Apple’s all-new iPad Pro has been breaking some land-speed records. Testing has revealed the iPad Pro’s processor runs laps around Intel’s Core-M chipset (found within Apple’s MacBook), while coming perilously close to Intel’s flagship Core-i5 series of chips.
The simplified history is Apple’s ARM-based designs have been moving north faster than Intel can move south into the mobile space. The question one must ask is, how long will it be until Apple equips their Mac notebooks with their own A-series processors? There are a number of factors that go into such a massive foundational decision, but the positives — assuming the A–series chips continue their northerly trajectory — should quickly outweigh the negatives.
Internal costs for Apple would be a key incentive in moving from Intel to their own CPU designs, as Intel can have as much as 75% gross margin baked into their silicon. Initial pricing from Intel states $281 per tray of Core-M processors, which are used in the lowest powered Apple notebook (the MacBook). Even if assuming heavily discounted volume pricing for Apple, the A9X would dwarf Intel pricing, as the A9X is estimated to cost Apple roughly $25 - $35 per chip. The savings Apple would gain in using their own processors would equate to billions of dollars saved each year. The flexibly this change would give Apple in terms of pricing, or large discounts in promoting iPhone + Mac sales, would prove to be mammothly large. It is a component advantage Apple would have which Microsoft and their hardware partners could not leverage.
There are also several key secondary advantages Apple would gain in moving to it's on processors for the Mac. If Apple’s next generation A–series meets or leaps over Intel’s latest Core-i5 series in performance and power saving abilities, Apple’s bragging rights would be stunning, and you can bet the farm on Tim Cook and crew letting everyone know it. While Intel is a quiet specification in today's Macs, any Macs sporting Apple's own "A10X" Apple CPU will become the number one marketed feature for at least a year or two.

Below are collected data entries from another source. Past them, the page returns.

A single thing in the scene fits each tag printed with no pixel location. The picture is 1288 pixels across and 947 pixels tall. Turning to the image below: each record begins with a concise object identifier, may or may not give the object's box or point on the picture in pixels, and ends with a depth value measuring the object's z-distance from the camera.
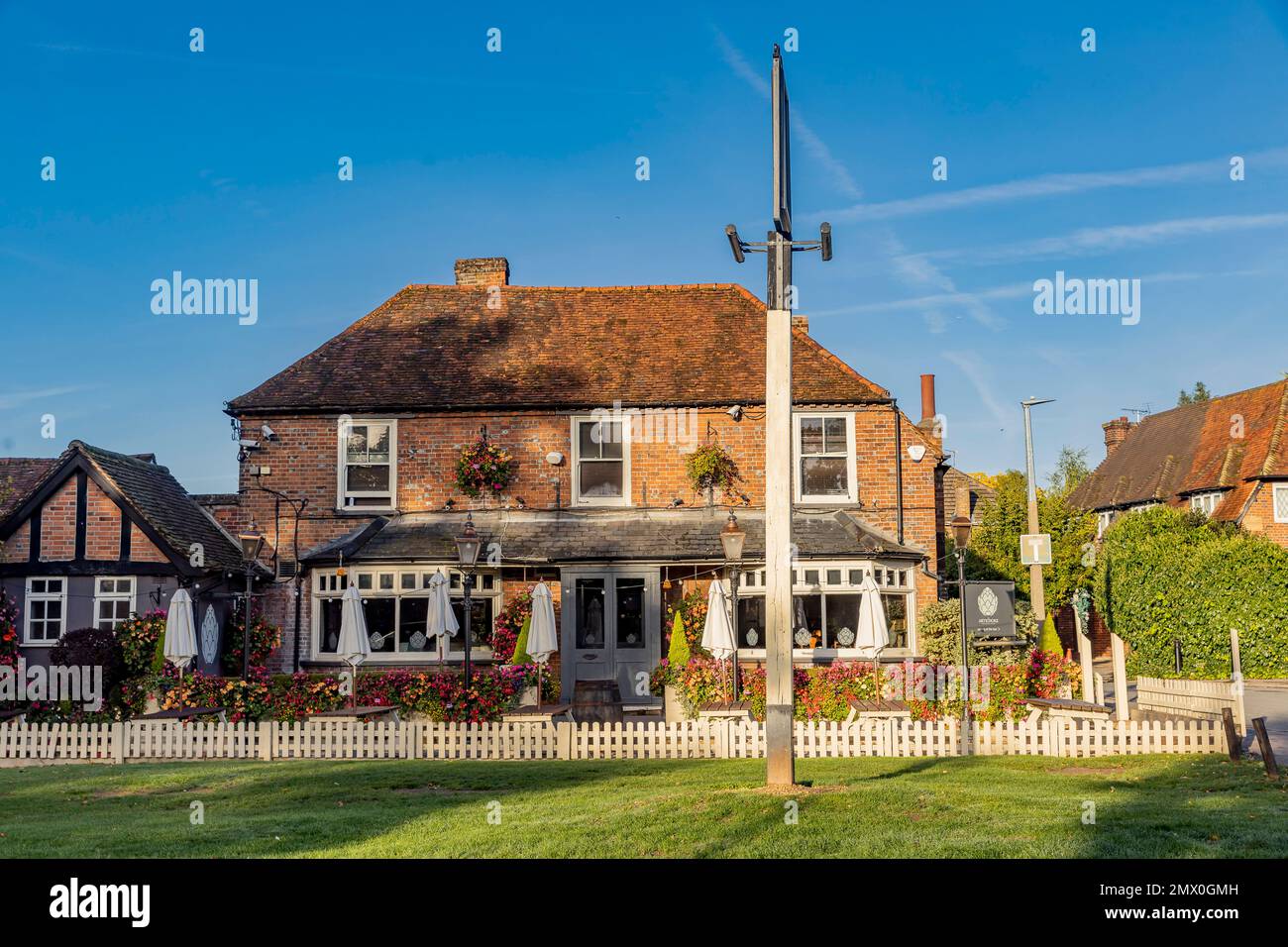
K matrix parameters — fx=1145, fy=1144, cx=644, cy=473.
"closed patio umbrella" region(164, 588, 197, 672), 18.98
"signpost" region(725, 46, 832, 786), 11.88
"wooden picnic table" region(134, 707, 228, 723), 17.97
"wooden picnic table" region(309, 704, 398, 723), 17.84
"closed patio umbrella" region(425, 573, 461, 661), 20.62
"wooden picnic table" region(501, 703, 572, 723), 17.62
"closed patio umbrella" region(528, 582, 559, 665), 19.34
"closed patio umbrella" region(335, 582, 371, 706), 19.34
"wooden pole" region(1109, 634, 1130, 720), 17.60
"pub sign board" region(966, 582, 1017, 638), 19.30
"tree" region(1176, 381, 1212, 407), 76.75
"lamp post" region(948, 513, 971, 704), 18.84
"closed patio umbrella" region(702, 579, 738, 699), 18.55
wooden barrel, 20.30
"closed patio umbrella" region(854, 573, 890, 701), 19.20
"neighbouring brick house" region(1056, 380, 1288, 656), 41.69
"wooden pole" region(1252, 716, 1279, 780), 13.48
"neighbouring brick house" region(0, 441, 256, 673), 21.81
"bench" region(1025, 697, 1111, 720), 17.34
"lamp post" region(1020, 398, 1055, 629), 28.16
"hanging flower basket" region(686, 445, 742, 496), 23.55
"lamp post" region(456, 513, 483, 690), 18.52
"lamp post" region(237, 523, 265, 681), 20.59
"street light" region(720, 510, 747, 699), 18.39
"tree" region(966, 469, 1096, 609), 42.66
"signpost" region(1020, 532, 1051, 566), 27.20
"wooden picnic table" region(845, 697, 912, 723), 17.61
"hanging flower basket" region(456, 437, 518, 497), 23.86
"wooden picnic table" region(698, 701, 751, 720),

For the consumer, does it really matter if a Mac notebook has an Intel processor or an Apple processor? Not really. But owners of these new MacBooks will clearly understand the advantages of a A–series driven Mac over that of an Intel box, which drives more value into MacBooks. It all adds to Apple's ability to further differentiate their products from Windows PCs.
The technical advantage for an Apple processor driving Macs lies within the developer community. It will certainly take more than a few simple tweaks and a recompile of iOS apps to run on a A-series driven Mac, but it will be much easier than the current port from A-series iOS devices to Intel driven Macs. As for existing developers that create Mac-only applications, with Apple’s latest tools, such as Metal GPU for both iOS and OS X, porting will continue to get easier. iOS and OS X, while still miles apart, are worlds that are coming closer together with each passing update. Apple will certainly aid the developer in making the move as easy as possible, and the explosion of new apps for the Mac will be a boon for the OS X platform.
Lastly, Apple’s advantage to launch Mac computers whenever they are good and ready becomes a reality with their own CPU. No more waiting for Intel's own roadmap, or for their Fabs to get over yield or die shrinking issues. Whenever Apple finds it appropriate to launch product is when it will do so. This also helps keep Apple’s competition off guard, while allowing Apple to greater differentiate the advantage to design Macs all in-house.
Apple’s WWDC, likely held in June of 2016, marks the ideal time and location for Apple to launch such a massive transition. The tools Developers needs to be communicated to those that stand to profit from the switch. The first Mac primed for such a transition is the MacBook and a revised MacBook Air. Our understanding is a 14-inch MacBook is likely to be revealed at the show, which would relegate MacBook Air as the entry-level Mac until extinction is required. The transition is not likely to be as swift as Apple’s move from the PowerPC to Intel silicon, as Intel had a host of processors at all levels to aid in Apple's move. This results in Pro products sticking with Intel for a few more years, while the mass consumption Mac laptops and Mini will move to Apple’s CPUs.
Apple's A10X MacBooks, boasting better battery life and power than Intel CPUs, along with thousands of new apps waiting in the wings? The positives clearly outweigh the negatives. WWDC can't come soon enough.